Finding open space large enough to legally hunt in the suburbs is difficult, so the deer proliferate. Michigan several years ago sought to address this problem by making it legal to hunt with bow-and-arrow at close range. But local governments often still prohibit the practice.
“We've been picking away at these barriers as we go,” Trotter said.
Antler obsession
Hunter habits also play a role.
State wildlife officials say the best way to slow population growth is by killing more does, thereby preventing them from giving birth the following spring. But Michigan hunters have instead grown more preoccupied with shooting bucks.
As Bridge has reported, Michigan is the only Great Lakes state where hunters shoot more bucks than does. And the gap is growing wider. Why?
“You just have to look at the top of the deer’s head,” Stewart said. “The antlers are prominently displayed, and especially if it’s a large set, it’s viewed as a trophy.”
With so few hunters in the woods today, Christensen said Michigan’s herds would likely keep growing even if more hunters targeted does. But that population growth “certainly would slow down,” she said.
Land access issues
With deer herds expanding primarily in the southern Lower Peninsula, hunters often have difficulty finding a place to legally shoot them.

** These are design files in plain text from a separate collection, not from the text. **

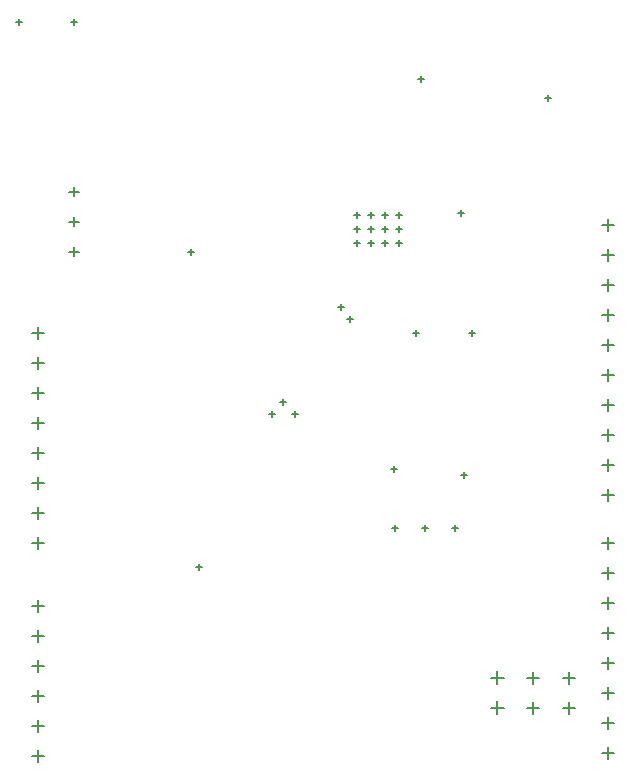
<source format=gbr>
G04*
G04 #@! TF.GenerationSoftware,Altium Limited,Altium Designer,24.2.2 (26)*
G04*
G04 Layer_Color=128*
%FSLAX44Y44*%
%MOMM*%
G71*
G04*
G04 #@! TF.SameCoordinates,D4777117-7EC2-4350-9FDB-5EFC8E967FA0*
G04*
G04*
G04 #@! TF.FilePolarity,Positive*
G04*
G01*
G75*
%ADD11C,0.1270*%
D11*
X468710Y92710D02*
X478710D01*
X473710Y87710D02*
Y97710D01*
X468710Y118110D02*
X478710D01*
X473710Y113110D02*
Y123110D01*
X438230Y92710D02*
X448230D01*
X443230Y87710D02*
Y97710D01*
X438230Y118110D02*
X448230D01*
X443230Y113110D02*
Y123110D01*
X19130Y232410D02*
X29130D01*
X24130Y227410D02*
Y237410D01*
X19130Y257810D02*
X29130D01*
X24130Y252810D02*
Y262810D01*
X19130Y283210D02*
X29130D01*
X24130Y278210D02*
Y288210D01*
X19130Y308610D02*
X29130D01*
X24130Y303610D02*
Y313610D01*
X19130Y334010D02*
X29130D01*
X24130Y329010D02*
Y339010D01*
X19130Y359410D02*
X29130D01*
X24130Y354410D02*
Y364410D01*
X19130Y384810D02*
X29130D01*
X24130Y379810D02*
Y389810D01*
X19130Y410210D02*
X29130D01*
X24130Y405210D02*
Y415210D01*
X501730Y232410D02*
X511730D01*
X506730Y227410D02*
Y237410D01*
X501730Y207010D02*
X511730D01*
X506730Y202010D02*
Y212010D01*
X501730Y181610D02*
X511730D01*
X506730Y176610D02*
Y186610D01*
X501730Y156210D02*
X511730D01*
X506730Y151210D02*
Y161210D01*
X501730Y130810D02*
X511730D01*
X506730Y125810D02*
Y135810D01*
X501730Y105410D02*
X511730D01*
X506730Y100410D02*
Y110410D01*
X501730Y80010D02*
X511730D01*
X506730Y75010D02*
Y85010D01*
X501730Y54610D02*
X511730D01*
X506730Y49610D02*
Y59610D01*
X19130Y52070D02*
X29130D01*
X24130Y47070D02*
Y57070D01*
X19130Y77470D02*
X29130D01*
X24130Y72470D02*
Y82470D01*
X19130Y102870D02*
X29130D01*
X24130Y97870D02*
Y107870D01*
X19130Y128270D02*
X29130D01*
X24130Y123270D02*
Y133270D01*
X19130Y153670D02*
X29130D01*
X24130Y148670D02*
Y158670D01*
X19130Y179070D02*
X29130D01*
X24130Y174070D02*
Y184070D01*
X501730Y501650D02*
X511730D01*
X506730Y496650D02*
Y506650D01*
X501730Y476250D02*
X511730D01*
X506730Y471250D02*
Y481250D01*
X501730Y450850D02*
X511730D01*
X506730Y445850D02*
Y455850D01*
X501730Y425450D02*
X511730D01*
X506730Y420450D02*
Y430450D01*
X501730Y400050D02*
X511730D01*
X506730Y395050D02*
Y405050D01*
X501730Y374650D02*
X511730D01*
X506730Y369650D02*
Y379650D01*
X501730Y349250D02*
X511730D01*
X506730Y344250D02*
Y354250D01*
X501730Y323850D02*
X511730D01*
X506730Y318850D02*
Y328850D01*
X501730Y298450D02*
X511730D01*
X506730Y293450D02*
Y303450D01*
X501730Y273050D02*
X511730D01*
X506730Y268050D02*
Y278050D01*
X50610Y478790D02*
X58610D01*
X54610Y474790D02*
Y482790D01*
X50610Y504190D02*
X58610D01*
X54610Y500190D02*
Y508190D01*
X50610Y529590D02*
X58610D01*
X54610Y525590D02*
Y533590D01*
X219750Y341630D02*
X224750D01*
X222250Y339130D02*
Y344130D01*
X238800Y341630D02*
X243800D01*
X241300Y339130D02*
Y344130D01*
X407250Y118110D02*
X418250D01*
X412750Y112610D02*
Y123610D01*
X407250Y92710D02*
X418250D01*
X412750Y87210D02*
Y98210D01*
X345480Y624840D02*
X350480D01*
X347980Y622340D02*
Y627340D01*
X315440Y486190D02*
X320440D01*
X317940Y483690D02*
Y488690D01*
X303440Y486190D02*
X308440D01*
X305940Y483690D02*
Y488690D01*
X303440Y498190D02*
X308440D01*
X305940Y495690D02*
Y500690D01*
X327440Y486190D02*
X332440D01*
X329940Y483690D02*
Y488690D01*
X327440Y498190D02*
X332440D01*
X329940Y495690D02*
Y500690D01*
X327440Y510190D02*
X332440D01*
X329940Y507690D02*
Y512690D01*
X291440Y486190D02*
X296440D01*
X293940Y483690D02*
Y488690D01*
X315440Y510190D02*
X320440D01*
X317940Y507690D02*
Y512690D01*
X291440Y498190D02*
X296440D01*
X293940Y495690D02*
Y500690D01*
X291440Y510190D02*
X296440D01*
X293940Y507690D02*
Y512690D01*
X303440Y510190D02*
X308440D01*
X305940Y507690D02*
Y512690D01*
X315440Y498190D02*
X320440D01*
X317940Y495690D02*
Y500690D01*
X322620Y294640D02*
X327620D01*
X325120Y292140D02*
Y297140D01*
X388660Y410210D02*
X393660D01*
X391160Y407710D02*
Y412710D01*
X341670Y410210D02*
X346670D01*
X344170Y407710D02*
Y412710D01*
X453064Y608717D02*
X458064D01*
X455564Y606217D02*
Y611217D01*
X379422Y511360D02*
X384422D01*
X381922Y508860D02*
Y513860D01*
X51887Y673134D02*
X56887D01*
X54387Y670634D02*
Y675634D01*
X151348Y478728D02*
X156348D01*
X153848Y476228D02*
Y481228D01*
X5120Y673100D02*
X10120D01*
X7620Y670600D02*
Y675600D01*
X277788Y431849D02*
X282788D01*
X280288Y429349D02*
Y434349D01*
X285790Y421640D02*
X290790D01*
X288290Y419140D02*
Y424140D01*
X228640Y351790D02*
X233640D01*
X231140Y349290D02*
Y354290D01*
X382310Y289560D02*
X387310D01*
X384810Y287060D02*
Y292060D01*
X157520Y211876D02*
X162520D01*
X160020Y209376D02*
Y214376D01*
X349290Y245110D02*
X354290D01*
X351790Y242610D02*
Y247610D01*
X374690Y245110D02*
X379690D01*
X377190Y242610D02*
Y247610D01*
X323890Y245110D02*
X328890D01*
X326390Y242610D02*
Y247610D01*
M02*

</source>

The vast majority of Michigan’s publicly-accessible hunting land is in the northern Lower Peninsula and Upper Peninsula. The deer-filled southern Lower Peninsula, though, is dominated by private land.
That lack of public access, Trotter said, is “a really hard thing to overcome.”
Michigan once attempted a state-sponsored matchmaking system to connect hunters with private landowners willing to allow hunting on their property. It was a bust. Thousands of hunters participated, but only a handful of landowners.
The state now runs a program that pays landowners to allow hunters on their land. But interest in that program has been low, too.
“They don't want to interfere with their brother-in-law's chance to take a deer by letting some stranger walk onto their land,” Trotter said. “To some extent, it’s understandable…but it’s certainly adding to the overall problem.”
What’s more, Trotter said, Michiganders living in urban and suburban spaces may lack the space and tools to butcher a deer, even if they had an opportunity or desire to shoot one.
“For someone who lives in a subdivision, when they shoot a deer, what do they do with it?” Trotter said, adding that “we have fish-cleaning stations (at parks across Michigan). Maybe we need to look at deer-cleaning stations.”
Predator suppression and climate change
Aside from human hunters, predators and harsh winters are the two biggest threats to deer survival.
But humans long ago eradicated wolves and cougars from most of the state. Other predators, such as bears and bobcats, are also relatively rare in southern Michigan. That leaves deer with few natural predators.
And climate change is making winters warmer and shorter, which means deer are less-likely to succumb to cold-weather starvation.
“If the limits have been removed, which deer have otherwise evolved with, they will keep growing,” Christensen said. “White-tailed deer are very good at making more white-tailed deer.”
So, what will it take to get deer populations under control? Stewart, of the DNR, said Michigan needs to kill tens of thousands more deer annually.
It’s unclear whether hunters alone can make that happen, raising the possibility that hired sharpshooters or commercial hunters could become a bigger part of the state’s deer management landscape.
Stewart said Michigan isn’t actively considering opening Michigan up to commercial deer hunting. But if deer populations continue to grow out of control, he said, “we're doing the species a disservice if we're not turning over every stone to find a healthy balance.”